The supreme goal of the voyager is to no longer know what he contemplates. Every person, every thing, is an opportunity for a voyage, for contemplation. –Lao-tzu
You do not need to be a spiritual seeker to benefit from goalless lovemaking. On a practical level, sex without an agenda is easier and more relaxed and playful since you do not have to worry about being a great lover, responsible for “getting your lover off.” Nor do you have to be concerned about how many times or how well you orgasm. Taking the expectation out of sex allows a couple to relax and to enjoy each other, the sensations and the loving they are sharing.

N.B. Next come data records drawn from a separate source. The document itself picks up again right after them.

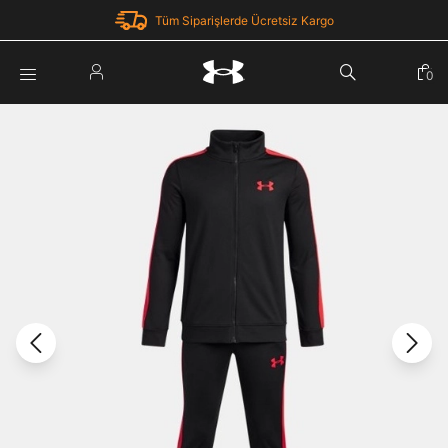
Tüm Siparişlerde Ücretsiz Kargo
Parola Yenileme
0
Giriş Yap
Parola yenileme isteği için e-posta adresinizi giriniz.
E-posta adresi
E-posta Adresi *
Şifre *
Parolayı Yenile
göster
Giriş Sayfasına Dön
Şifremi Unuttum
Zaten hesabın var mı? Giriş yap
Giriş Yap
Kayıt Ol
Under Armour'da yeni misiniz?
Üye Olmadan Devam Et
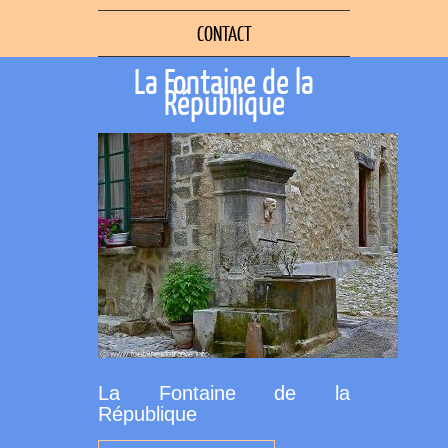
CONTACT
La Fontaine de la
République
La Fontaine de la
République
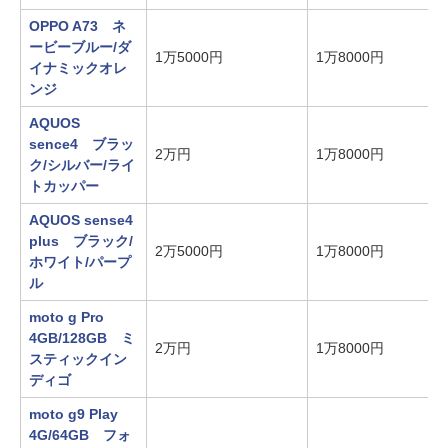
OPPO A73 ネ
ービーブルー/ダ
1万5000円
1万8000円
イナミックオレ
ンジ
AQUOS
sence4 ブラッ
2万円
1万8000円
ク/シルバー/ライ
トカッパー
AQUOS sense4
plus ブラック/
2万5000円
1万8000円
ホワイト/パープ
ル
moto g Pro
4GB/128GB ミ
2万円
1万8000円
スティックイン
ディゴ
moto g9 Play
4G/64GB フォ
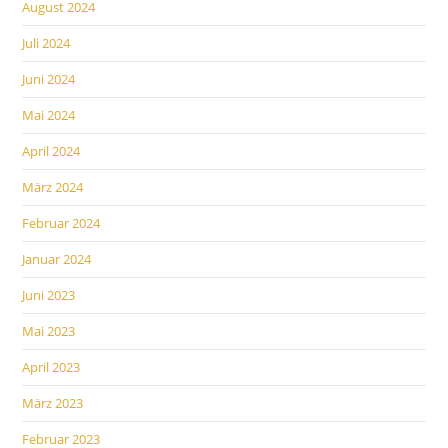
August 2024
Juli 2024
Juni 2024
Mai 2024
April 2024
März 2024
Februar 2024
Januar 2024
Juni 2023
Mai 2023
April 2023
März 2023
Februar 2023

Ecstasy is achievable. One glimpse or even the hearsay of it gets us looking and trying to get there. But we can’t get there trying. We can only get there by relaxing our grasp and our striving, by not working for joy, bliss or pleasure. These are all natural states that exist in us in childhood and are lost to our conditioning. We can reclaim our natural aliveness, sensuality and passion for life.
So the secret is simple: Relax. Stop trying. When you are present in the moment, allowing life and love to unfold, you will notice what you may have been missing–that bliss is present in subtle ways all the time, in the enjoyment of a sip of water, the wind against your skin, the first breath of air in the morning. These simple things, when you pay attention to them, give you access to your senses. And when you live in your senses you stand at the threshold of profound and enduring pleasure.
Being Present To The Senses
Try this simple and effective exercise, as practiced by the Kashmiri Tantrikas.
When you awaken in the morning notice your breath. For half a minute feel the inflow and outflow of your breath. In a relaxed and attentive way breathe consciously. Then go back to your regular way of breathing or let your consciousness withdraw from the breath.
A little later as you drink your tea or coffee, be very attentive, present to the first taste, noticing the feel of the liquid, the smell, sound and taste of those sips. Then let your attention withdraw. When you go for a walk, be aware of your footsteps for a few moments. Feel your feet, the ground, the sense of movement. Be as totally present as you can for the few moments and then let your awareness withdraw and go wherever it will.
Do this throughout the day. When you make love be present and attentive for a few moments. Be totally in your sense of touch, in the feel of the pleasure, in the smells, tastes, sounds of lovemaking. Then let your awareness go wherever it will. Again return to being focused and aware of every nuance. Continue with this practice throughout the day whenever it is convenient – and since it is subtle and no one need know you are practicing, you can do it easily.
You will discover after a while that the “practice” has become unnecessary and that you are more deeply aware of pleasure in every act. A joyful zest and awareness of the energetic quality of life will be present and you will be discovering what the Tantrikas have taught: a steady and enduring pleasure in presence in all the acts of life. This simple reality is the heart of the most subtle and refined spiritual philosophy. And it can be part of your daily life.